Yes ARC is definitely an intentional and well-chosen tradeoff. Swift has real first-class value types (strings, collections, etc are all value types) and copy-on-write semantics that make it all work quite well. C# value types feel like they are funkily bolted on and aren't really very useful in practice (at least in Unity).
Swift is entirely designed around value types and structs, and has a much more predictable ARC model instead of GC for game programming. Plus, an upcoming feature will add Rust-style lifetimes for more control (https://github.com/apple/swift/blob/main/docs/OwnershipManif...).

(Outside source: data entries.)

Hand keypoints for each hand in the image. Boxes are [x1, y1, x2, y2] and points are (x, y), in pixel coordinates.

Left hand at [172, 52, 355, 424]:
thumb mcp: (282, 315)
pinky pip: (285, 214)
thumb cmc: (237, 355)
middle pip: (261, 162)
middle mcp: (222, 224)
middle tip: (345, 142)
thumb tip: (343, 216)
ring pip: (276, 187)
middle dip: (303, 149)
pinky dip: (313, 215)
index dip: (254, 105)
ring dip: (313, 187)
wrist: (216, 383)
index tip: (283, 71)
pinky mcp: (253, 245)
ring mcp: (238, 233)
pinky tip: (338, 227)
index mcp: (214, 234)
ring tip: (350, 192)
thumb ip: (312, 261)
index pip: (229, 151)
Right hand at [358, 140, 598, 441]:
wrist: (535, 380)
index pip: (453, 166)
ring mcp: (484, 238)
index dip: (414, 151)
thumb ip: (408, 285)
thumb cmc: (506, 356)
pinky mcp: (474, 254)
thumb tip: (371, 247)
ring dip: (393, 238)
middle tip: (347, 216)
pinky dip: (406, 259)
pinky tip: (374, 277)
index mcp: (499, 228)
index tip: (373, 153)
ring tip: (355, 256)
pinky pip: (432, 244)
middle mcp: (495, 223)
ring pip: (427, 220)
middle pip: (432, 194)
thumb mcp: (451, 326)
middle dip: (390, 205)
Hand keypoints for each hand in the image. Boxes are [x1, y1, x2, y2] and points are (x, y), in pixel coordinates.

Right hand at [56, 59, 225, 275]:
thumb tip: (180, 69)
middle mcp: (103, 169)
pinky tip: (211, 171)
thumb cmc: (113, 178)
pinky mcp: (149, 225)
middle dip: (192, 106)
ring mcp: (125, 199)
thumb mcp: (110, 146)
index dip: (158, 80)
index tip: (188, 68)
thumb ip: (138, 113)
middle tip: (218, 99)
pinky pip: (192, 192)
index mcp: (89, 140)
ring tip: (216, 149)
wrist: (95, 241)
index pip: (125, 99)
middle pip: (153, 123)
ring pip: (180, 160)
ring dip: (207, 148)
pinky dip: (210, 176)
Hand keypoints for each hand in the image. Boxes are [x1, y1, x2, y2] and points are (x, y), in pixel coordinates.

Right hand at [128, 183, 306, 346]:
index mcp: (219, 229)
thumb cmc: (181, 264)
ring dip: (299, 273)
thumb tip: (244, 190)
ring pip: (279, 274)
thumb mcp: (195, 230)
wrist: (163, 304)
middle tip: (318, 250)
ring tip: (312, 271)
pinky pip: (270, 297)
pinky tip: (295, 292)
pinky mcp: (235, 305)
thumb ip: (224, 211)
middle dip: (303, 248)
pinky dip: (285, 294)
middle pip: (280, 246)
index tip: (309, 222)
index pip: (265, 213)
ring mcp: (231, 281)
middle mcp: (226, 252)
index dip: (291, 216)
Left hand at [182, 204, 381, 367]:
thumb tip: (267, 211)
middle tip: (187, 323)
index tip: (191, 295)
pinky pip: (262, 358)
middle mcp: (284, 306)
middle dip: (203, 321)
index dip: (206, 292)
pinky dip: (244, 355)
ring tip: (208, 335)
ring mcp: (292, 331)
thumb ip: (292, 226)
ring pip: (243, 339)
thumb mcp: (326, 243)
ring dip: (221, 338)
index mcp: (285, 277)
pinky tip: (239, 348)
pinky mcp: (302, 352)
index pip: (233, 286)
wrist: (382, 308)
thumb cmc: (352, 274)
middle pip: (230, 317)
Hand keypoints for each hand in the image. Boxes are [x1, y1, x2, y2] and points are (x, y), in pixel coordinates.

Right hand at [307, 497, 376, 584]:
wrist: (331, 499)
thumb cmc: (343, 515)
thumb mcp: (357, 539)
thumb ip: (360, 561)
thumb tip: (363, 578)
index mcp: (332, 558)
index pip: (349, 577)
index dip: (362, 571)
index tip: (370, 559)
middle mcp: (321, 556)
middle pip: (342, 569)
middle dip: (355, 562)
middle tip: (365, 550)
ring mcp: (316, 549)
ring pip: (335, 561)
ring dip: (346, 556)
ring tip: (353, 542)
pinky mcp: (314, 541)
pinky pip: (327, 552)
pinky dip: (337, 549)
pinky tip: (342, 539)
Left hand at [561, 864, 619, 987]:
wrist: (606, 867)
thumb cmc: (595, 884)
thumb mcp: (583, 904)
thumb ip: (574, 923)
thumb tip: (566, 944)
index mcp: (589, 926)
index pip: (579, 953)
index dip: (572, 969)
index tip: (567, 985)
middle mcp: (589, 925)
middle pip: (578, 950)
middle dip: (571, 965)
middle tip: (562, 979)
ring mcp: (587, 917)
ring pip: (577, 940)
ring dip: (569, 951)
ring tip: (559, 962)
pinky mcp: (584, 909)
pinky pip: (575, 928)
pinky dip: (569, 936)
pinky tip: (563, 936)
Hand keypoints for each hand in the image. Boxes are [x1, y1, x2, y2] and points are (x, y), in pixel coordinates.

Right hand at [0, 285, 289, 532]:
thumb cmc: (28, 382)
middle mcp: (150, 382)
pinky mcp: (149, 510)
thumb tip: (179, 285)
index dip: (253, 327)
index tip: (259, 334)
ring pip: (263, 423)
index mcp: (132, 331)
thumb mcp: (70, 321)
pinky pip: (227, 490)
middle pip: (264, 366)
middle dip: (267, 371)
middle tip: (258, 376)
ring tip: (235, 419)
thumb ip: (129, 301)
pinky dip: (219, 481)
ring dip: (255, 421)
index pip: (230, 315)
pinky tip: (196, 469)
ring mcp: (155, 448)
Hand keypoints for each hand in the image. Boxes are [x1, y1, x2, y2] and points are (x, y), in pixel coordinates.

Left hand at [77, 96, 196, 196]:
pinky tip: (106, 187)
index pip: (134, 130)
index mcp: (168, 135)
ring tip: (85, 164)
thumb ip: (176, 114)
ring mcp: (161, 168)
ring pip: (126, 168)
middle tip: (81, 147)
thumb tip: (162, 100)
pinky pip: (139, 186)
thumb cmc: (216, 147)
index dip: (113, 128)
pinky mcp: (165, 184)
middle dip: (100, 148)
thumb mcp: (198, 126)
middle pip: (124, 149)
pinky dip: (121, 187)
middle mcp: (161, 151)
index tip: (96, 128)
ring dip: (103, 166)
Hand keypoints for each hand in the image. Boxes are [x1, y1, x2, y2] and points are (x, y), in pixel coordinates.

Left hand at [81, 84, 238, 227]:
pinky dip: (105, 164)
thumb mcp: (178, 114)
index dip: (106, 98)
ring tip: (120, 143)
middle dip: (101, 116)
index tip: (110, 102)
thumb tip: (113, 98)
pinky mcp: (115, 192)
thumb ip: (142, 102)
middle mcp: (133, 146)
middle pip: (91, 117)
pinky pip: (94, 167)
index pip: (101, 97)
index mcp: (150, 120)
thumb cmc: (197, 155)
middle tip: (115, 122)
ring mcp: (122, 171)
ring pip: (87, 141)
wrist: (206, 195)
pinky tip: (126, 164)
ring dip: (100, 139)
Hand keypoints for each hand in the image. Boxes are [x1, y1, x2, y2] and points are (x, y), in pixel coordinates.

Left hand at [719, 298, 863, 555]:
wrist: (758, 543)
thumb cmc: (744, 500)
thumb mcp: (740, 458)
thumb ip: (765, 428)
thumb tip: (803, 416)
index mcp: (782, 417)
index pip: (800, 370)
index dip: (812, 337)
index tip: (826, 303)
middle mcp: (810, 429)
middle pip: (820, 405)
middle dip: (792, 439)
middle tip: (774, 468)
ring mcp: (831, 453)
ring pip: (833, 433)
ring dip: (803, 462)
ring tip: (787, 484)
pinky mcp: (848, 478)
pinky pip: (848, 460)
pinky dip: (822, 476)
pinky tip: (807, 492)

Godot's default language is GDscript, which is similar to Python. I'd highly recommend that to new people switching to Godot. I think C# is just cruft for people coming from Unity and stuck in old habits/frameworks.
I tried GDScript and hated it, ended up manually porting what I wrote to C#. GDScript currently only has partial support for static typing, which makes things a much bigger pain in the ass. Using C# was a breath of fresh air after that.
Yeah, I don't want a weird scripting language like Unreal Blueprint or GDScript or Lua. C# beats all of those by a mile. I want a robust, ergonomic, high-performance, compiled language like Swift.
C# isn't the worst but out of the newer languages I've tried it's probably the one I'm least excited to write. Swift or Kotlin would definitely be preferred.
You obviously know this since you linked a Swift bindings project, but for others reading who may not be aware: Godot officially supports multiple languages ("GDScript, C#, VisualScript, and C++ and C via its GDNative technology"[1]), but other languages are supported by the community.
I’ve actually read so many good things about C# lately here and on Reddit that I plan to start learning it in the coming weeks (other reasons include .Net and F# being an adjacent language)
C# is a robust language with a lot of features like lambdas pattern matching etc. I also find that most of the people who know Swift are Apple developers, so I feel like there isn't a broad enough appeal especially for game devs who are going to be more Windows or Linux centric.